About dhrupad

Dhrupad is a mediaeval musical art form regarded as one of the major traditions of Indian culture and the core of Indian classical music, mainly practiced in Northern India. The origin of dhrupad can be traced back to the tradition of prabandha, the chanting of Sanskrit verses. This tradition evolved into the writing and composing of texts and dhrupad music. The dhrupad genre took a definite shape around five hundred years ago under the guidance of Swami Haridas (c. 1512–1575), who was a highly regarded saint-musician, poet, composer and teacher. Tansen (c. 1500–1586) and Baiju (16th century) rank among the illustrious performers and composers who had the tutelage of Swami Haridas and contributed to establish the culture of dhrupad as the most sophisticated and subtle form of classical musical rendition. This musical genre developed under royal patronage in the courts of famous kings and emperors such as Man Singh Tomar of Gwalior, Jahangir and Akbar among others. Since its inception in the 16th century, dhrupad tradition maintained uninterrupted legacy, the knowledge of this music being passed over the centuries by the masters through oral transmission. Essentially guided by the principles and practices laid down in old musical treaties, this genre is the most pristine form of Northern Indian classical music that has maintained its indigenous tradition.

The Dagar tradition

Baba Behram Khan (?–1878) is highly regarded as the founder of the Dagar-vani — or Dagar tradition. His father, Gopal Das Pandey (alias Imaan Khan), was also a dhrupad singer. However, it was Behram Khan who developed, refined and established this repertoire of singing and playing.

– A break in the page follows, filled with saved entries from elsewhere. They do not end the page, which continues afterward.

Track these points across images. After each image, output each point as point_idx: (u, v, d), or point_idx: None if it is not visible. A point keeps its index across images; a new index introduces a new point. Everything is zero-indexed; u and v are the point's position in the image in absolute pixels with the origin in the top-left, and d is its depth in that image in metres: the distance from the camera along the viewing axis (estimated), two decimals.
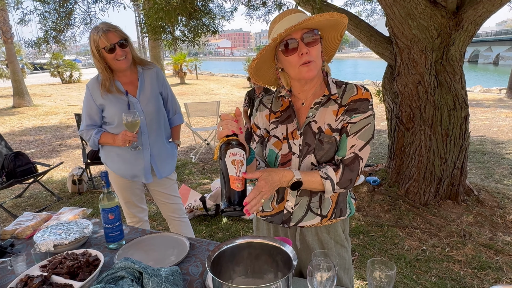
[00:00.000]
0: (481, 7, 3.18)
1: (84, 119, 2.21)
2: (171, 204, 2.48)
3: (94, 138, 2.19)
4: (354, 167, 1.20)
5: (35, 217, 1.80)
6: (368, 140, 1.22)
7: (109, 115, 2.16)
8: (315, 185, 1.19)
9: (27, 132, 8.84)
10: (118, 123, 2.15)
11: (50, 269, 1.26)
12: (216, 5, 4.92)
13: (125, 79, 2.17)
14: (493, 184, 4.41)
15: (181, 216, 2.53)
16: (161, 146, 2.32)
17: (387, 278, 1.03)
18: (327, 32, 1.24)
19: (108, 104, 2.13)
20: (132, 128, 2.06)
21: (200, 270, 1.34)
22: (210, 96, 14.60)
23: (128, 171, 2.27)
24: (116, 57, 2.02)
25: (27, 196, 4.63)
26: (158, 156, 2.31)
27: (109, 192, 1.49)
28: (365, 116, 1.22)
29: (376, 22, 6.76)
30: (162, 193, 2.43)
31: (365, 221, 3.53)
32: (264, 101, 1.40)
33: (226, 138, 1.06)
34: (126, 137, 2.08)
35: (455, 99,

Alap plays a very important role in the melodic improvisation of the Dagar-vani. This tradition has a very intricate and complex system of rhythmic improvisation, in conformity with the mood of melody and song-text. The whole process of alap in the Dagar tradition is like a meditation, immerging into the mood of the melody through extempore manifestation of creativity. In course of alap, endless myriad total patterns are created by the application of intonation and variable micro-tones. The emphasis is on developing each note with purity and clarity. To quote Ustad Zia Fariduddin Dagar:

“Alap entails the search to get the most perfect pitch of every note. It takes you into a sort of meditation in which you are lost in the waves of sound and forget everything. There remains only sound.”

Voice culture is an essential discipline of this tradition with the first course of practice starting pre-dawn and usually finishing before sunrise. Prescribed methods and courses are followed at different times of the day for efficient voice training. In the Dagar tradition, singing and playing both are practiced with equal importance, voice and the rudraveena (a lute instrument), complement each other. According to the principles of the Dagar tradition, voice is considered to be a sort of veena and is termed gatra-veena. Right intonation, application of micro-tones appropriated for the melodic mood is another significant feature of the Dagar-vani.


Jugalbandi is a musical experience in Indian classical music that features a pair of solo musicians playing music of the same genre. The word jugalbandi means literally “entwined twins”. Unlike a solo musical performance, this duet musical experience can be described as a process of exchanging energy between the participating musicians, which augments the artistic creation of two different persons for a common melody and mode. The encounter between two soloists in such an event becomes a magnificent musical experience for ardent connoisseurs, as they get to observe and listen to the musical dialogue between the musicians.

Duet musical experience in dhrupad tradition can be traced back to the 19th century. There were several duos, who shared their musical experiences through the ages and established themselves as accomplished duo performers with various combinations of instrumentalists and vocal musicians. Ustad Allahbande Khan and Ustad Zakiruddin Khan Dagar, Ustad Nasir Moinuddin Khan Dagar and Ustad Nasir Aminuddin Khan Dagar, Ustad Nasir Zahiruddin Khan Dagar and Ustad Nasir Faiyazuddin Khan Dagar are a few to mention among the popular vocal duos in the Dagar tradition. The duet musical experience of Ustad Zia Mohiuddin Dagar and Ustad Zia Fariduddin Dagar established an example of jugalbandi of the rudraveena (a lute instrument) and vocal rendition, which had been widely appreciated and cherished by the audience in India and abroad as a unique combination of a vocal and instrumental art.